それで、持ち帰られた偽世界樹が取引されることで、本物の世界樹の噂が打ち消されていく、と。そういう作戦でいきたい。
「こんな美しいものを持ち帰らせてしまっていいのか?」
一方、リーザスさんは心配してくれているんだが……ま、そこはダンジョンパワー様様な訳だ。
「うん。いい。カーネリアンもペリドットも、そこらへんの岩から作れるから」
カーネリアンは、まあ、石英と一緒。つまり花崗岩の主成分の1つだな。水晶の実もこれで作れる。結晶構造を弄ればいいだけだからね。
そしてペリドットは、そもそも、普通に花崗岩に混ざって産出してる。ペリドット……つまり苦土橄欖石はぼちぼち、砂粒みたいなのが出てくるんだよね。それを再構築ででっかく固めてやれば、木の葉っぱサイズのも作れるだろうね、っていう。
だから、俺としては、これらを持ち帰られてもまあ、問題は然程無い。洞窟を拡張していけばいくらでも手に入るものだからな。
「……でもまあ、あんまりでっかく高品質な宝石がガンガン持ってかれちゃうと、市場がガッタガタになりかねないか……」
ペリドットって、多分、天然でデカい結晶がバンバンとれるようなものじゃないもんな。うーん……。
じゃあやっぱり翡翠か……。でも硬玉翡翠を作るにはナトリウムがそんな無いし、軟玉翡翠を作るにはマグネシウムがそんなに無いんだよなあ……。金色してる雲母の中から採れるけど、いくら持っていかれても大丈夫、ってかんじじゃあねえし……。
花崗岩の中の雲母は白でも黒でも金でも、全部アルミニウムが主成分だから、いっそサファイアの系統で緑色の作れねえかなあ。でも緑って何入ったら緑になんの?鉄は青だろ?クロムが赤だろ?じゃあチタンとか?まあチタンは土にいくらでもあるからなんとかなるか……?

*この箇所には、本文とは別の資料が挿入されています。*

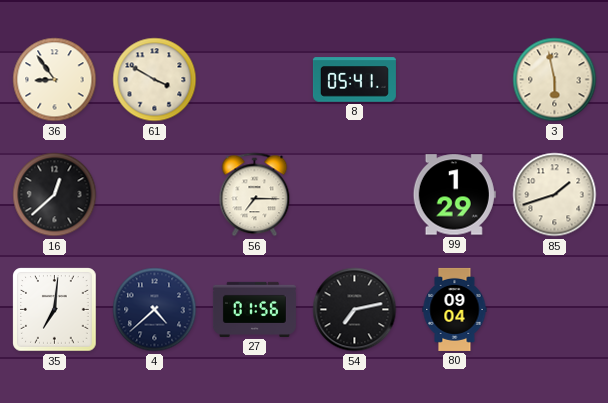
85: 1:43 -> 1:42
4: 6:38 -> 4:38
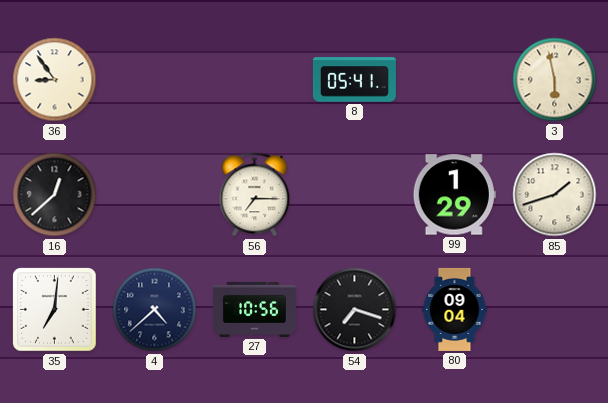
61: 3:50 -> none
27: 01:56 -> 10:56
54: 7:13 -> 7:18
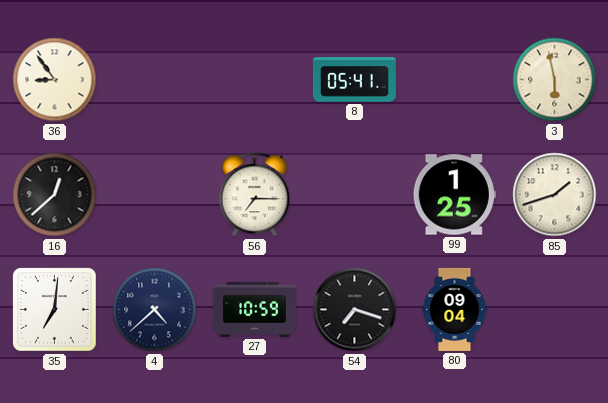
99: 1:29 -> 1:25
27: 10:56 -> 10:59
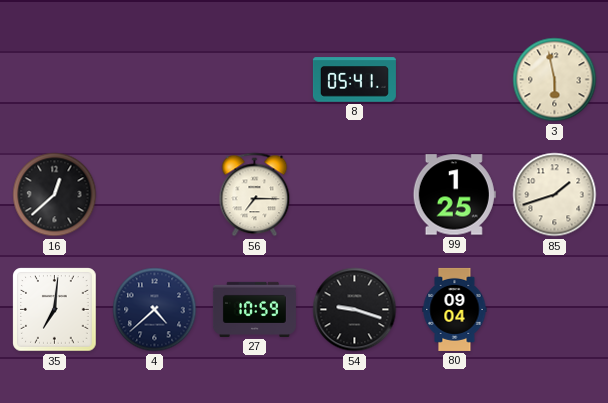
36: 8:54 -> none
54: 7:18 -> 9:18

「アスマ様ぁ、なんか不思議な呪文みたいなの漏れてるよ」
あ、うん。そうね。まあ、葉っぱの素材はもうちょっと検討します、ってことで……。
「で、3層目が本当の最深部。世界樹があるし、俺の家がある」
「あと、魔力が注がれてくる不思議な割れ目があるよね」
うん。あれ、多分、俺の世界に繋がってるんだと思うが……だからこそ、あそこに侵入者を入れたくはないよな。
「本当の最深部には人が入らないように、でもメンテはできるように……滅茶苦茶複雑で分かりづらい道を設けておこうと思う。隠し扉に罠に、なんでもござれなかんじで」
本当だったら完璧に封鎖しちゃいたいところなんだが、それをやると多分……俺の世界に繋がってるっぽいあの割れ目。あれに、良くないんじゃないかっていう気がする。なんとなく、だし、本当に感覚でしか分からないもんなんだが……。
まあ、そういう訳で、道は作るが防衛するし、隠しもする。二重三重に防衛していくつもりでやるぞ。
「リーザスさんとミシシアさんに守ってもらうのは、そこになるからよろしくね」
「はーい!任せて!」
「分かった。つまり2人で交代で、ということになるんだな?」
「いや、有事の際だけ招集ってかんじで行こうと思う。流石に二交代制24時間警備は無理でしょ……」
俺はダンジョンの中の様子が分かる訳だし、いよいよ最深部に到達しちゃいそうな人が居る時だけ動けばいいよな。それに……。
「まあ、第3層まで行く余力が無くなる程度に、第1層で削る。第2層にだって、人は入れないくらいのつもりでいく。そういう方針でどうでしょう」
……本格的に人を入れて、村の産業としてダンジョンを運営していくことになるんだったら……ただ、だだっ広い迷路にしとくだけってのはナンセンスだからな。
まあ、要になるのは第1層。人が多く入って、多く活動していくことになるであろうそこにこそ、力を入れていく必要があるって訳だ。